Korean Broadcasting System sends reporter to Yolo Food Bank

NADIA DORIS / AGGIE
NADIA DORIS / AGGIE

South Korean reporter travels halfway across the world, documents rice donations

Felix Kwon, a reporter from South Korea who works for the Korean Broadcasting System (KBS), ventured 18 hours this past September to visit the small city of Woodland — all for rice. Felix had traveled halfway across the world with a film crew to visit the Yolo Food Bank (YFB) established there.

Recently, the South Korean government put into effect a rice donation program for their local food banks. As a result, Kwon came to learn more about small local food banks and decided to interview those involved, namely those associated with rice production, a staple in a typical Asian diet. KBS, the largest public television network in South Korea, allowed Kwon to choose his destination for the documentary.

The team began their research and came upon YFB, which distributes across 11 counties and has donated 355,294 pounds of rice, totalling over 4 million individual servings for those in need. Conaway Ranch, a large corporation of rice-growers located in Woodland, largely contributes to this effort as YFB’s greatest benefactor.

This system intrigued Kwon, since South Korea’s public programs for food-insecure residents differ widely from those in Yolo County.
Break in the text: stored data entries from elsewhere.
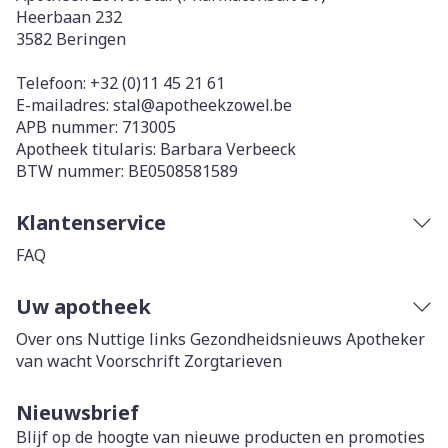
Heerbaan 232
3582
Beringen
Telefoon:
+32 (0)11 45 21 61
E-mailadres:
stal@
apotheekzowel.be
APB nummer:
713005
Apotheek titularis:
Barbara Verbeeck
BTW nummer:
BE0508581589
Klantenservice
FAQ
Uw apotheek
Over ons
Nuttige links
Gezondheidsnieuws
Apotheker
van wacht
Voorschrift
Zorgtarieven
Nieuwsbrief
Blijf op de hoogte van nieuwe producten en promoties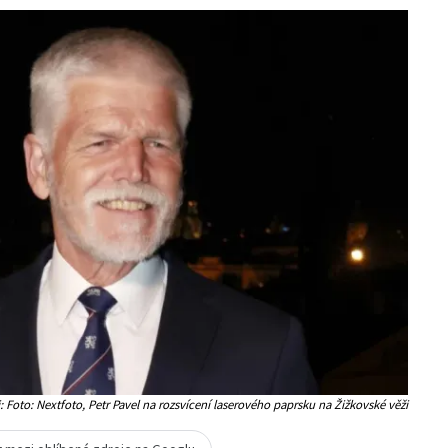
: Foto: Nextfoto, Petr Pavel na rozsvícení laserového paprsku na Žižkovské věži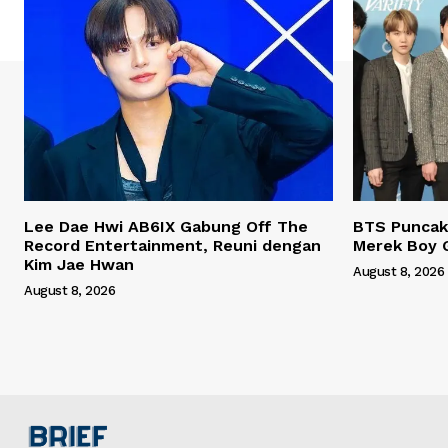
Lee Dae Hwi AB6IX Gabung Off The
BTS Puncaki
Record Entertainment, Reuni dengan
Merek Boy 
Kim Jae Hwan
August 8, 2026
August 8, 2026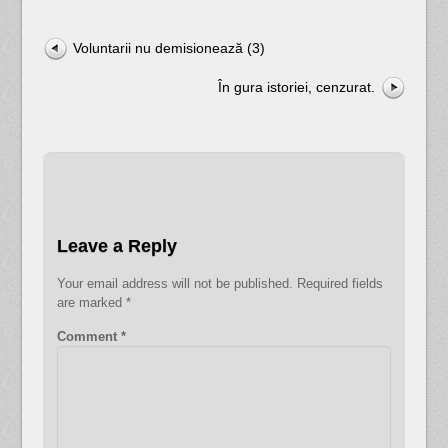
Voluntarii nu demisionează (3)
În gura istoriei, cenzurat.
Leave a Reply
Your email address will not be published.
Required fields
are marked
*
Comment
*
Kwon paid particular attention to the relationship between the YFB and the ranch.

“Rice is a staple of the Korean diet and if we can create this kind of partnership between rice farmers and food banks in South Korea, it could help a lot of hungry people,” Kwon said in “Yolo Food Bank attracts international attention.
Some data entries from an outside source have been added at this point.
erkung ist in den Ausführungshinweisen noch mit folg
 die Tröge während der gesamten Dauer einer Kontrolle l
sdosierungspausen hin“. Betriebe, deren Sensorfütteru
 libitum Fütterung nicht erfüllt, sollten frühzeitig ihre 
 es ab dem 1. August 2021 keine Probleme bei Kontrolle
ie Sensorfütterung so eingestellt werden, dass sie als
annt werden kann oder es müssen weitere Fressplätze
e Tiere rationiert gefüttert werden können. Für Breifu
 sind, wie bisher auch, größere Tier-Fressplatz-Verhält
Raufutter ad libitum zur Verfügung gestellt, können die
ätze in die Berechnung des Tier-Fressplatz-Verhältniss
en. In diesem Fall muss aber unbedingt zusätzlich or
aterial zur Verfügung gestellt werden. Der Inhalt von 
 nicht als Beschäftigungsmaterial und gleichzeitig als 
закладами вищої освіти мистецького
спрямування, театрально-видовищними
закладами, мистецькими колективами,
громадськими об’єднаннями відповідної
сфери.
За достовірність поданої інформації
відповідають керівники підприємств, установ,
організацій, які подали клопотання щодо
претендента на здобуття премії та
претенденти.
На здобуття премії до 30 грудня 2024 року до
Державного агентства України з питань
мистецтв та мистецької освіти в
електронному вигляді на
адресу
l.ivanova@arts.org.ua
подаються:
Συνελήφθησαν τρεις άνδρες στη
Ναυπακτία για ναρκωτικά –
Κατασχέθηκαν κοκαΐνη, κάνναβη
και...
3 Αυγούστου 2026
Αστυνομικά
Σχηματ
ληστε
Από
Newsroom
The idea that farmers were willing to donate their own profits to help those in need perplexed Kwon. However, YFB marketing and communications coordinator Kevin Brown and Conaway Ranch environmental consultant Maya Kepner agreed that the farmers belong to a community where people care about each other and want the best for their neighborhoods.
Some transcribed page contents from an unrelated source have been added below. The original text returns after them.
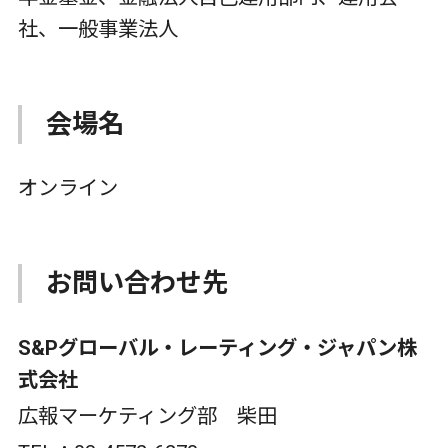
社、一般事業法人
会場名
オンライン
お問い合わせ先
S&Pグローバル・レーティング・ジャパン株
式会社
広報マーケティング部 柴田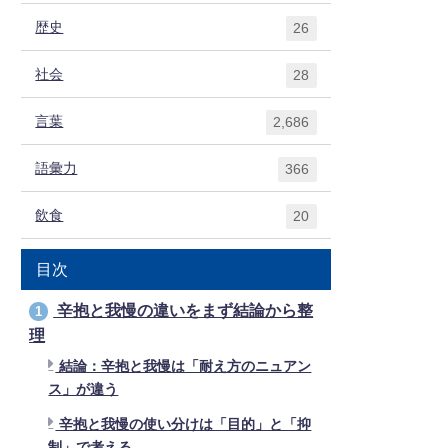
歴史
26
社会
28
言葉
2,686
語彙力
366
飲食
20
目次
辛抱と我慢の違いをまず結論から整
1
理
結論：辛抱と我慢は「耐え方のニュアン
ス」が違う
辛抱と我慢の使い分けは「目的」と「抑
制」で考える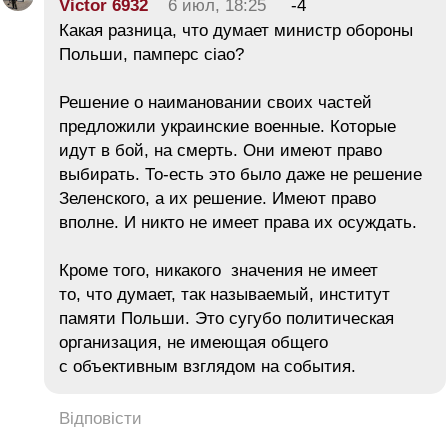
Victor 6932
6 июл, 18:25
-4
Какая разница, что думает министр обороны
Польши, памперс ciao?
Решение о наимановании своих частей
предложили украинские военные. Которые
идут в бой, на смерть. Они имеют право
выбирать. То-есть это было даже не решение
Зеленского, а их решение. Имеют право
вполне. И никто не имеет права их осуждать.
Кроме того, никакого значения не имеет
то, что думает, так называемый, институт
памяти Польши. Это сугубо политическая
организация, не имеющая общего
с объективным взглядом на события.
Відповісти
“We live in this agricultural region that produces some of the world’s finest produce. Our proximity to it allows us to form partnerships with local farmers who want to do good and help their neighbors in need,” Brown said. “A lot of growers participate in our Shared Harvest program where they pledge a small percentage of each harvest to the Food Bank, we then turn around and redistribute it throughout the community. It’s a beautiful thing that fulfills a real need right here at home.”

The Conaway Ranch Shared Harvest program has helped donate rice and produce to programs for food-insecure individuals and families for the last three years, donating about 163,000 pounds of rice to various food banks across California.

“What started out as just Yolo County now reaches about 18 counties in California,” Kepner said. “It’s a story of people coming together — the farmers, the ownership group and the local food banks to provide food for people who really need it.”